## SELECTED PASSAGE:
»»

From posting-system@google.com Mon Sep 3 14:05:52 2001
Date: Mon, 3 Sep 2001 13:59:46 -0700
From: oleg@pobox.com
Newsgroups: comp.lang.functional
Subject: _Provably_ perfect shuffle algorithms [Was: Shuffle]
References: <9mm6er$2pum3$1@ID-9852.news.dfncis.de>
Message-ID: <7eb8ac3e.0109031259.6ceb5509@posting.google.com>
X-comment: minor corrections and beautifications.
Jul 14, 2002: Added a section on drawbacks of a sort-based
shuffle algorithm
Dec 30, 2008: Dave Bayer pointed out that `perfect shuffle'
is a fixed term in card shuffling, referring to a deterministic
interlacing. To avoid confusion, added a qualifier `random' and
a footnote.
Apr 23, 2009: Applied obvious optimizations; added a stress-test
and its result.
Sep 19, 2012: Added clarification that the input sequence is non-empty.
This article will give two pure functional programs that _perfectly_,
randomly and uniformly shuffle a sequence of arbitrary elements. We
prove that the algorithms are correct. The algorithms are implemented
in Haskell and can trivially be re-written into other (functional)
languages. We also discuss why a commonly used sort-based shuffle
algorithm falls short of perfect shuffling.

««

## CHECK YOUR UNDERSTANDING:
a) Print the passage of the shuffle post from "Sep 19, 2012: Added" up to and including "of perfect shuffling.".
b) For each statement, say yes or no according to the shuffle post, and quote the words that decide it. (i) The algorithms are implemented in Haskell. (ii) The article gives three pure functional programs. (iii) The clarification that the input sequence is non-empty was added on Apr 23, 2009.

## DATA UNDER STUDY:
»»

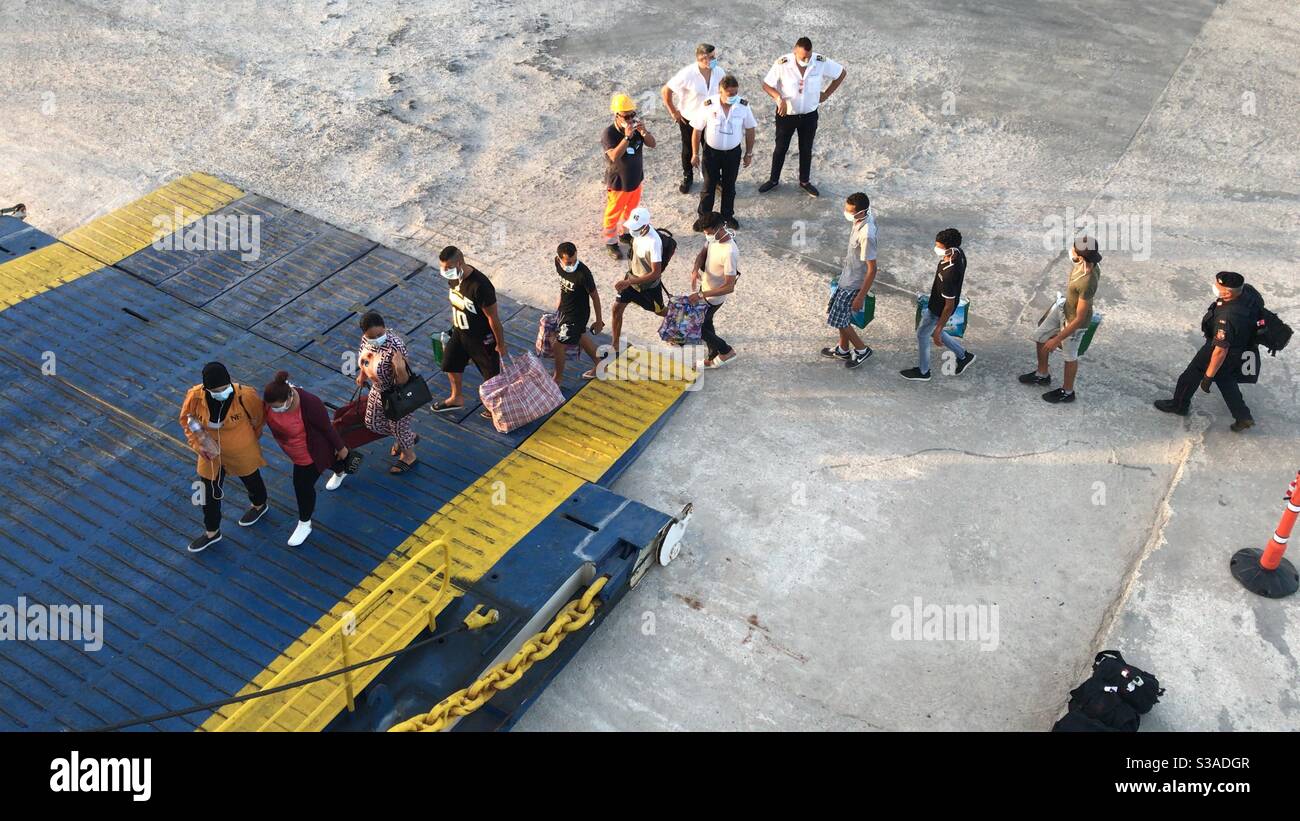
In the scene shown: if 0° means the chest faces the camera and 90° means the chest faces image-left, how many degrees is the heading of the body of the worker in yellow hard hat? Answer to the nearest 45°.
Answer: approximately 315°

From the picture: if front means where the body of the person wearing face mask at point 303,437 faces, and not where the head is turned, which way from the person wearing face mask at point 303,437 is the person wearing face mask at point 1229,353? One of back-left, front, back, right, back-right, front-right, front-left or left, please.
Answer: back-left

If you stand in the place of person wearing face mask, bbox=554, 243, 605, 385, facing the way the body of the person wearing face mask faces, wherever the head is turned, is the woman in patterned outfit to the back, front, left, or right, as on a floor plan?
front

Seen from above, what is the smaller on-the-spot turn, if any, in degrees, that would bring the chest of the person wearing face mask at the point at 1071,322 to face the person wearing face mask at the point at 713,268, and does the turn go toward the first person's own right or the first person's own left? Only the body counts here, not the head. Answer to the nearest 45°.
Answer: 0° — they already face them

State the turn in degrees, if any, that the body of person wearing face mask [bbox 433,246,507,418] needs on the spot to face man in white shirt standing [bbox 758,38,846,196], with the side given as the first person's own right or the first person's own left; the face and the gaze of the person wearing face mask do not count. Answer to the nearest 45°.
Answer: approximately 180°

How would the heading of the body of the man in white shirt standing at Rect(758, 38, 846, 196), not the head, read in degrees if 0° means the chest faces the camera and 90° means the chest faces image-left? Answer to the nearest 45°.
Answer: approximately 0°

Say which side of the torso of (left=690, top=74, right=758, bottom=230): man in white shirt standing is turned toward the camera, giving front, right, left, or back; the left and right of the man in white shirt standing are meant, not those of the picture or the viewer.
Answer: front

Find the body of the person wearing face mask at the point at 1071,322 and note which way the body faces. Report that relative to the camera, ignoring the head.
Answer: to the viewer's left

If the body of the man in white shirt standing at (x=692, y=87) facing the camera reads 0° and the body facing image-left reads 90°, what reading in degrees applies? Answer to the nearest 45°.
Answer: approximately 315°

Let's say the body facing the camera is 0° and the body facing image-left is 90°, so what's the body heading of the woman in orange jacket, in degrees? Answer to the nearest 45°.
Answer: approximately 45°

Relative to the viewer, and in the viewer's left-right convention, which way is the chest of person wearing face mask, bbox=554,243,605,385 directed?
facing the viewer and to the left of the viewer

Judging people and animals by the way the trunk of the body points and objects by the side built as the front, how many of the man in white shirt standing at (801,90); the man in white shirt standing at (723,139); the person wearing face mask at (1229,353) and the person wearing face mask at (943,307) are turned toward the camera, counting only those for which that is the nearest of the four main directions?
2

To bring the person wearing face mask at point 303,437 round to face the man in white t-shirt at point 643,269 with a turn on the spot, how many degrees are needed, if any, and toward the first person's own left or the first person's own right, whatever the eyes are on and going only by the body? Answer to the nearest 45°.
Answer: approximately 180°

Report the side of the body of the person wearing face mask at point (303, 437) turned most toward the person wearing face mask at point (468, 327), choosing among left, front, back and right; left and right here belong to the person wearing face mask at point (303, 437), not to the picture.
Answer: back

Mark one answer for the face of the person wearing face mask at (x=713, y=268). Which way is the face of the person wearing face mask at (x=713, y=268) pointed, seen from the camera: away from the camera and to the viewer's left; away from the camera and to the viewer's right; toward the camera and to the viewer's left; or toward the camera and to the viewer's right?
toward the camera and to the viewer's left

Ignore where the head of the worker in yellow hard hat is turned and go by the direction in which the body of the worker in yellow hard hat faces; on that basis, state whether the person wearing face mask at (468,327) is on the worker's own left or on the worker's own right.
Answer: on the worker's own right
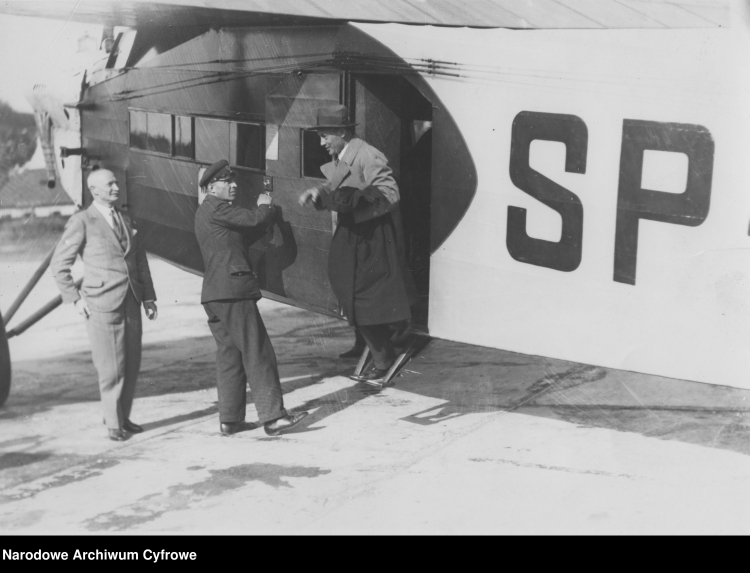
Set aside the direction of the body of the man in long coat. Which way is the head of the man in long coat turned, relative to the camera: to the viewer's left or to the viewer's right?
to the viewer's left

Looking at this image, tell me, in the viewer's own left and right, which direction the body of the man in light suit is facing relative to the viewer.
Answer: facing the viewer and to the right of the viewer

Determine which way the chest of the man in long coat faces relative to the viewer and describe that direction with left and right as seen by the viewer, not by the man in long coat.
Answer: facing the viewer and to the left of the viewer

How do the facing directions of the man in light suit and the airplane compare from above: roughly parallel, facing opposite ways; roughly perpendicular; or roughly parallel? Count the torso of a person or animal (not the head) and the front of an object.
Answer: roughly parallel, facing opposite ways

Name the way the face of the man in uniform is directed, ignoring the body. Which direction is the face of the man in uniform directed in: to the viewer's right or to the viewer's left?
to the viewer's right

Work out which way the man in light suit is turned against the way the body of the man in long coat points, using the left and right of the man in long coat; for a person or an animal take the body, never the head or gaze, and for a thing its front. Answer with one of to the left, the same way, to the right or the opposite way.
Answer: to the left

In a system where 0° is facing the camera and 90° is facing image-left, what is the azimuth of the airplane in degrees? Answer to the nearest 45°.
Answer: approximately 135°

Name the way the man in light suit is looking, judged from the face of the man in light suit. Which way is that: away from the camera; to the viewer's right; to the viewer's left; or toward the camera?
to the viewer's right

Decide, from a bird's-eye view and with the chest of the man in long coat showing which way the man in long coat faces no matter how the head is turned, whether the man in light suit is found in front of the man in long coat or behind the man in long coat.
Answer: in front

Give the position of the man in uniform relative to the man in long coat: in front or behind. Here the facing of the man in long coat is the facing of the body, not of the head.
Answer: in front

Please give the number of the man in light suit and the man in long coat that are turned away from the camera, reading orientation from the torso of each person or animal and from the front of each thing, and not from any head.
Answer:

««

## PROBLEM SOLUTIONS:
a)
Sep 19, 2012: Added clarification that the input sequence is non-empty.
This article will give two pure functional programs that _perfectly_,
randomly and uniformly shuffle a sequence of arbitrary elements. We
prove that the algorithms are correct. The algorithms are implemented
in Haskell and can trivially be re-written into other (functional)
languages. We also discuss why a commonly used sort-based shuffle
algorithm falls short of perfect shuffling.

b)
(i) Yes: "The algorithms are implemented in Haskell"
(ii) No: "This article will give two pure functional programs"
(iii) No: "Sep 19, 2012: Added clarification that the input sequence is non-empty."